Changuinola is a district (distrito) of Bocas del Toro Province in Panama. The population according to the 2010 census was 98.310  The district covers a total area of 3,995 km². The capital lies at the city of Changuinola. Major industries include tourism and agriculture.

Administrative divisions
Changuinola District is divided administratively into the following corregimientos:

 Changuinola
 Guabito
 Teribe
 El Empalme
El Silencio
 Las Tablas
 Las Delicias
 Cochigro
 La Gloria
 Barriada 4 de Abril
 Finca 30
 Finca 6
 Finca 60

On 8 June 2015 the new Almirante District was created from the following corregimientos which were split off from Changuinola District:

 Puerto Almirante
 Nance de Risco
 Valle del Risco
 Valle de Aguas Arriba
 Barriada Guaymí
 Barrio Francés

Climate
Changuinola has a coastal location with a tropical climate.  The area does not have a predictable dry season.

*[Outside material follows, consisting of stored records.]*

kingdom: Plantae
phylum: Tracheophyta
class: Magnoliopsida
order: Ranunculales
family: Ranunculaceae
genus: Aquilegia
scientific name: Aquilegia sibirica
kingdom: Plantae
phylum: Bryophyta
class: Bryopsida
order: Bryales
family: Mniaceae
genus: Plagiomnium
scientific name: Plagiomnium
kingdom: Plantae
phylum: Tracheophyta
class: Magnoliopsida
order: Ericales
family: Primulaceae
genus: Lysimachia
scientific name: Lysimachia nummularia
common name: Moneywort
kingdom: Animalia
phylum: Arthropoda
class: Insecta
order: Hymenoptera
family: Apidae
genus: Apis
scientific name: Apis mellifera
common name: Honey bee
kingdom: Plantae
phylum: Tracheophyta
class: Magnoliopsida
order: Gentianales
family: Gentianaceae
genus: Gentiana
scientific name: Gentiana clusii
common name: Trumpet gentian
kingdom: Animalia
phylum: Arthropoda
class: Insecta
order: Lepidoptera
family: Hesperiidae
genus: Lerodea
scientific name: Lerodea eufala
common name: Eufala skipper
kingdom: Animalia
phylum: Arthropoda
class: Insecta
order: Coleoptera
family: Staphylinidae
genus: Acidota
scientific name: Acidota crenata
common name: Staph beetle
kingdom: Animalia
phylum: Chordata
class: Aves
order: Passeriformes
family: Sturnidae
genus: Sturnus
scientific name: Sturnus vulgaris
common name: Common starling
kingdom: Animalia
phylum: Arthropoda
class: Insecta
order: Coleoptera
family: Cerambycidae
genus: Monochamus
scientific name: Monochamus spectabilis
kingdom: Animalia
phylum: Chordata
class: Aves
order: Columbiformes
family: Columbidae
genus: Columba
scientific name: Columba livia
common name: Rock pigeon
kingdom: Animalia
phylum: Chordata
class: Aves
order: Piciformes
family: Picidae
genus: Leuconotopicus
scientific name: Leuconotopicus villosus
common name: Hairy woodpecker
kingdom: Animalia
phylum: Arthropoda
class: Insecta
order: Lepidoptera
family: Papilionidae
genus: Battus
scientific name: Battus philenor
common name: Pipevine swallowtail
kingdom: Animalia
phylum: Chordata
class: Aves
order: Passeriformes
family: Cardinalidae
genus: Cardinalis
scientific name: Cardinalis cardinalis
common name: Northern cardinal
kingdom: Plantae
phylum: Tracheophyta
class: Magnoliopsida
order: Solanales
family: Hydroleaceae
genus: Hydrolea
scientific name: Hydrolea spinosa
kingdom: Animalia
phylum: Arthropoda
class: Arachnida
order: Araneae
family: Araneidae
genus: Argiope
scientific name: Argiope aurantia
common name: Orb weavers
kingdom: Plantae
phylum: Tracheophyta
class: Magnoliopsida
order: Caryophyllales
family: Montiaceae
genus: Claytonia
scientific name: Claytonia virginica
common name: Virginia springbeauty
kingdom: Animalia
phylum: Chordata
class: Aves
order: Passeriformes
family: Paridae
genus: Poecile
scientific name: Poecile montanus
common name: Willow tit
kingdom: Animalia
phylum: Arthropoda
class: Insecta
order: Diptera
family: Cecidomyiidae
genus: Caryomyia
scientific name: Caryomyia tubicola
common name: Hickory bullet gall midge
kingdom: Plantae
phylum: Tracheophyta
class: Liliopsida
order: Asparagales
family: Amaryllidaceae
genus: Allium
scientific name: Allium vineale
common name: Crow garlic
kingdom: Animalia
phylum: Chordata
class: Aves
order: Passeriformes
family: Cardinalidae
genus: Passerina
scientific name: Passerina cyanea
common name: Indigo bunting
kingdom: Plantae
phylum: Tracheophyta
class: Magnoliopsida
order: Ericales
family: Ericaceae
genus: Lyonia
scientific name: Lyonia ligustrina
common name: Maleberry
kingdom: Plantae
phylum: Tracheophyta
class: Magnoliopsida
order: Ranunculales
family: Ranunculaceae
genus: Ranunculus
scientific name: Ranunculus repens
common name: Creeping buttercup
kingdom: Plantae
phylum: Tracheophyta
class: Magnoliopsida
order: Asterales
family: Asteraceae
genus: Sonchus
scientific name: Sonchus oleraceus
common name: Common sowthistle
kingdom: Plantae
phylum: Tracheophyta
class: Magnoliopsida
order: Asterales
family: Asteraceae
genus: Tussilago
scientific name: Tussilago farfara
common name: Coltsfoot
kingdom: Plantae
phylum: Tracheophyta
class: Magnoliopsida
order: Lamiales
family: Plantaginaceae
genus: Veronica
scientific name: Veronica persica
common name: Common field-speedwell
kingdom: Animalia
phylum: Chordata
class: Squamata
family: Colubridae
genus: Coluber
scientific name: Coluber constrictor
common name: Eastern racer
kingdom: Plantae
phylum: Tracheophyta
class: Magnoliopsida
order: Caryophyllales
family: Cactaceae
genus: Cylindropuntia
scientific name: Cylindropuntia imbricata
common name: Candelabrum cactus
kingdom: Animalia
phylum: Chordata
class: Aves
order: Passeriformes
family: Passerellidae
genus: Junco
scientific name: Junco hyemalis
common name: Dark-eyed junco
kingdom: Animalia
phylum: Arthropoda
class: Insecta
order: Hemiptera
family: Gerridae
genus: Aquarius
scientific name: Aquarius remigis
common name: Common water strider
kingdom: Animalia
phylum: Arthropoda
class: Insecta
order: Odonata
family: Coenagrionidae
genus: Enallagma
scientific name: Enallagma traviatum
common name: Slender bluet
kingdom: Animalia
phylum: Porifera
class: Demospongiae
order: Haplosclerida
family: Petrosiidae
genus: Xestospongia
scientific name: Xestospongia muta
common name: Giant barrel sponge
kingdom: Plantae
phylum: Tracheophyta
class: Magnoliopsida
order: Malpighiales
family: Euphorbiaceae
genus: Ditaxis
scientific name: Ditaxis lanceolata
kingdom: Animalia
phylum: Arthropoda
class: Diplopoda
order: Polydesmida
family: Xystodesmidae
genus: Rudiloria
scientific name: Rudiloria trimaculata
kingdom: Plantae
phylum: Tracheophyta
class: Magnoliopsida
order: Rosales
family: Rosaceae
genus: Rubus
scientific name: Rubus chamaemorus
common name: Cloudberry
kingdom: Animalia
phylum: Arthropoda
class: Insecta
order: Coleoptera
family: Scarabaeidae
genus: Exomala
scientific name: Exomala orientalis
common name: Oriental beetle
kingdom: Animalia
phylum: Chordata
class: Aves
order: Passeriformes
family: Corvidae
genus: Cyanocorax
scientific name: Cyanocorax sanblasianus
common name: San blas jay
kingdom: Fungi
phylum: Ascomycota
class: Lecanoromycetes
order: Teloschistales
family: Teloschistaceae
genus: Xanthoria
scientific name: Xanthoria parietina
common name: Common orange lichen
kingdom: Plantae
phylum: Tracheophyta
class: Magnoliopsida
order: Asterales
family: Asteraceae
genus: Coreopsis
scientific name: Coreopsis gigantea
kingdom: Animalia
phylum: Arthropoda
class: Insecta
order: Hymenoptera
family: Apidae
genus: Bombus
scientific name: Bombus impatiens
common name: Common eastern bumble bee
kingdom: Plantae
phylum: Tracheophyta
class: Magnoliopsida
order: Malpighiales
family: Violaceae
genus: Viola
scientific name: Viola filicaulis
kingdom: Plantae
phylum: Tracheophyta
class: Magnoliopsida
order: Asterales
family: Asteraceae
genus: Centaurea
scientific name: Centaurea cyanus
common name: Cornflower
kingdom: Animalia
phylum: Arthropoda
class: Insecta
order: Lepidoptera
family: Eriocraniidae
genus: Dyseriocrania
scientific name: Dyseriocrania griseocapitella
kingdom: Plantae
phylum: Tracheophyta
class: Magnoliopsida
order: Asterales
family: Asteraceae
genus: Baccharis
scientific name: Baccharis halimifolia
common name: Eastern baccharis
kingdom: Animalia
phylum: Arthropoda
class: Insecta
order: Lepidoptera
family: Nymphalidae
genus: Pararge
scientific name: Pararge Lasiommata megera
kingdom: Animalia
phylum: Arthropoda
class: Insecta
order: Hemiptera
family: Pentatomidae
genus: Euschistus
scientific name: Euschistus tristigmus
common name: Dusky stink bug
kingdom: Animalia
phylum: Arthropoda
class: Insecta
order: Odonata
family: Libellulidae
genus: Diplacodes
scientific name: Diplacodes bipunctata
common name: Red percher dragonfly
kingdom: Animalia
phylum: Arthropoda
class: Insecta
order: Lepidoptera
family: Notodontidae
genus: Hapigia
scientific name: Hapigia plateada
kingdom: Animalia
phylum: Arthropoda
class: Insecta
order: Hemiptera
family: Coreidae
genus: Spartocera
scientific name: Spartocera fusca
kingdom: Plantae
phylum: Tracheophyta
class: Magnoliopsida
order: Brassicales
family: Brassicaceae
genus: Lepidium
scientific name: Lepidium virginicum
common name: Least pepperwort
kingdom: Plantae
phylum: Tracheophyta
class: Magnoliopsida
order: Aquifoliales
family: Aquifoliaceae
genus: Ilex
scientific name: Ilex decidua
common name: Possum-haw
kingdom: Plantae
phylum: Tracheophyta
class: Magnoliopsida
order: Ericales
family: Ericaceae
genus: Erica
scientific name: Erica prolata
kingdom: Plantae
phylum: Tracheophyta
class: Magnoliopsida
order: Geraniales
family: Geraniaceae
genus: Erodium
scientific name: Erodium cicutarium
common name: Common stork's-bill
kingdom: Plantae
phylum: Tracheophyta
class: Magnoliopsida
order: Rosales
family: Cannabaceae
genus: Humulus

The driest times are late August to mid-October, February, and March. Changuinola is humid. Thundershowers and heavy rain are common. Normal temperatures are consistent all year (Hi: 80°-84 °F, low: 71°-75 °F). Due to its low latitude, sunrise is around 6 AM, and sunset is around 6 PM local time. These times vary slightly during the year. Weather data is collected at Captain Manuel Nino International Airport in Changuinola.